Barrington Jedidiah Walker jumps out of the pages of Bernadine Evaristo's Mr Loverman with bombastic energy. For many of us he is the epitome of a lost generation, the suits, the trilby's, and the polished shoes. Before we were bombarded with images of our elderly as shivering sufferers of dementia we drew on our own recollections of members of our community who always said good morning and for who the word drunk described dancing in the street and lifting their hats to pretty ladies. We remember them with fondness long after they have passed on.
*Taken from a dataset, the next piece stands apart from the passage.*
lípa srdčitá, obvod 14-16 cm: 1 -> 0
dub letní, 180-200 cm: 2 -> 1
They didn't have our happy memories, coming to England was never the wonderful adventure they had been led to believe and battling the coldness of the weather, the streets and the English people definitely took its toll. Yet despite the obstacles these old time West Indians brought happiness to so many and Bernadine has captured her very own and encased him in the pages of Mr Loverman for all eternity.
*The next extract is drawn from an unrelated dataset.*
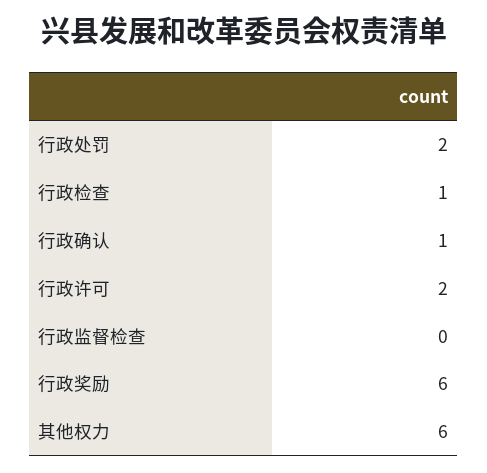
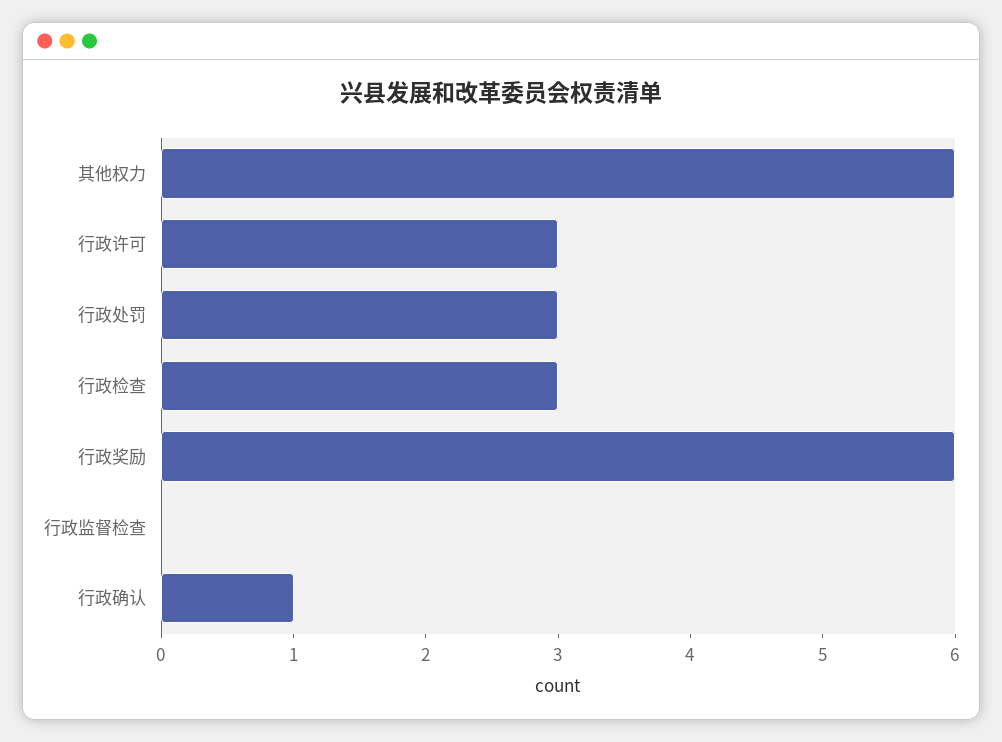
行政处罚: 2 -> 3
行政检查: 1 -> 3
行政许可: 2 -> 3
Barrington is a homosexual living as an unhappily married man. Told from both his point of view and that
of his long suffering wife Carmel, Mr Loverman illustrates how the pain of hidden love can thread its way into everyone's lives until all are blind to the way out.
Whilst Mr Loverman is a heart-warming tale of gay love on the surface there is much more going on here. Bernadine's image of Barrington illustrates the Caribbean father often emasculated by his adopted country and his family and fighting to have his voice heard in a world too busy pretending to be social to understand those with a real need for human interaction.
Many West Indian fathers left it too late to tell their stories leaving thousands of children none the wiser to the style and panache their parents brought to this country and who now spend their time watching BBC4 documentaries about lives we all should have known more about.
Mr Loverman by Bernadine Evaristo will leave you with a lovely warm feeling and is available to buy now.